Gignac a été un des artisans de la qualification pour la finale au Stade de France

Gignac a été un des artisans de la qualification pour la finale au Stade de France - -

Les Marseillais, victorieux d’une équipe auxerroise limitée (2-0), mercredi à l’Abbé-Deschamps, rejoint Montpellier, tombeur du PSG (1-0), en finale de la Coupe de la Ligue, le 23 avril au Stade de France.

L’élimination, en tout début d’année, par Evian en Coupe de France n’est plus qu’un mauvais souvenir pour l’équipe de Didier Deschamps. Après son succès en Championnat contre Bordeaux (2-1), l’Olympique de Marseille a confirmé son bon début 2011 par une victoire, qui n’a souffert d’aucune contestation, mercredi soir à Auxerre (2-0). Une victoire qui envoie les Olympiens en finale de la Coupe de la Ligue au Stade de France où ils défendront leur bien, le 23 avril, face à Montpellier, pour une affiche 100% « sudiste ».
Les deux équipes restaient sur un nul (1-1), courant décembre en Championnat. Loïc Rémy avait ouvert le score avant que Birsa n’égalise. Mercredi, le face à face a été beaucoup plus déséquilibré. Marseille, qui bénéficiait du retour de Mbia, a très vite pris le match en main. Une domination qui a failli se concrétiser au tableau d’affichage quand André-Pierre Gignac s’est trouvé seul devant Rémy Riou, sans trouver le cadre (33e). Le rouleau compresseur phocéen s’est mis en marche dans les arrêts de jeu de la première période, quand Brandao, déjà buteur contre Bordeaux, trompait le portier bourguignon (45e+1). Entre-temps, Didier Deschamps avait perdu Edouard Cissé (hématome au genou), remplacé par Charles Kaboré (30e).

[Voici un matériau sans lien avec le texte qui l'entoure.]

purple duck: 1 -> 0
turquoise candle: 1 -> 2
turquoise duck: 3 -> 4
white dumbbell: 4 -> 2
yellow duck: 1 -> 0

Les mêmes buteurs qu’à Bordeaux

Jean Fernandez connaissait aussi son lot de tracas, avec la perte de son capitaine Benoît Pedretti, remplacé par Kamel Chafni au retour des vestiaires. « Il faut rester organiser mais gagner en percussion », résumait le technicien de l’AJA. Mais alors qu’Auxerre semblait endormir son adversaire, André-Pierre Gignac mettait l’OM à l’abri, après un très joli une-deux avec Lucho, signant son 6e but de la saison (68e). Le break était fait.
Les entrées de Jelen, enfin apte après trois mois d’indisponibilité, et Le Tallec n’y faisaient rien. DD faisait rentrer Loïc Rémy à la place de Mathieu Valbuena dans le dernier quart d’heure, assurant une rotation de son secteur offensif. Parfaitement orchestré par Lucho, véritable plaque-tournante du jeu olympien, Marseille restait à son affaire. L’équipe de Deschamps, qui pourra se féliciter de la forme retrouvée de son duo Brandao-Gignac, est à une marche du doublé. Pour Auxerre, 14e en Championnat, le dernier espoir d’une qualification européenne s’est envolé.